Mister Jazz: *sigh* Just not enough good jazzes out there.
Associate: What’s wrong Mister Jazz?
Mister Jazz: Well, you see, I’m looking for some good jazzes.
And so went his silly little life. His mother-in-law would call him on the phone asking about the jazz. “How about the jazz?” she would ask him. “After all, your frigging name is Mister Jazz, and you haven’t found and good jazzes yet! What the crap is that?”
One day, in the suburbs, Mister Jazz met Kenny G.
Still, he had not found any good jazzes. His main problem was a large goiter that scared many children and women. As most people know, jazz players are always hanging around with little children and women, and so when they would get scared away, the jazz players would follow them.
So, another day, Mister Jazz got his goiter removed.
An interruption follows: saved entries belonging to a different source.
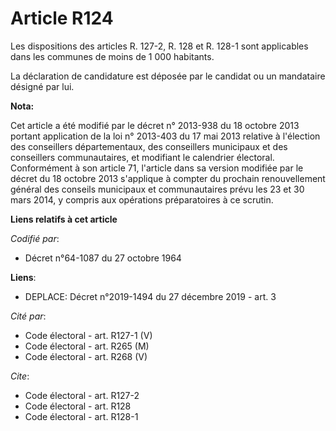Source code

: # Article R124

Les dispositions des articles R. 127-2, R. 128 et R. 128-1 sont applicables dans les communes de moins de 1 000 habitants. 

La déclaration de candidature est déposée par le candidat ou un mandataire désigné par lui.

**Nota:**

Cet article a été modifié par le décret n° 2013-938 du 18 octobre 2013 portant application de la loi n° 2013-403 du 17 mai
2013 relative à l'élection des conseillers départementaux, des conseillers municipaux et des conseillers communautaires, et
modifiant le calendrier électoral. Conformément à son article 71, l'article dans sa version modifiée par le décret du 18
octobre 2013 s'applique à compter du prochain renouvellement général des conseils municipaux et communautaires prévu les 23
et 30 mars 2014, y compris aux opérations préparatoires à ce scrutin.

**Liens relatifs à cet article**

_Codifié par_:

  - Décret n°64-1087 du 27 octobre 1964

**Liens**:

  - DEPLACE: Décret n°2019-1494 du 27 décembre 2019 - art. 3

_Cité par_:

  - Code électoral - art. R127-1 (V)
  - Code électoral - art. R265 (M)
  - Code électoral - art. R268 (V)

_Cite_:

  - Code électoral - art. R127-2
  - Code électoral - art. R128
  - Code électoral - art. R128-1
Unfortunately, the surgery went wrong, and he died the next day.
Some time after that, a man named Perez found some good jazz, but he kept it to himself. This started the period commonly known as the “Jazz Hoarding” days. This period, from 1918 to sometime afterward, was a dark period for jazz. Unless, of course, you were a jazz hoarder.
A jazz hoarder (Fig. 1.1)
A jazz hoarder was the kind of person you would see in all sorts of places, especially thrift stores. They always used to hang out in bunches, with lots of hoochie mamas on their hips. They could ride a bicycle very well, and they never forgot how. Jazz hoarders, or “j-fools” as President Lyndon B. Johnson referred to them, died out after a lethal addition to sniffing athlete’s foot power swept through their ranks.
The next period in the history of jazz is the “Saxophone Monk” period. As the titles implies, the era was marked with many famous saxophone-playing monks. A follow up period, “Clarinet Priests,” and the ill-thought-out “Drum Set Druids” ruined the credibility of jazz among the clergy.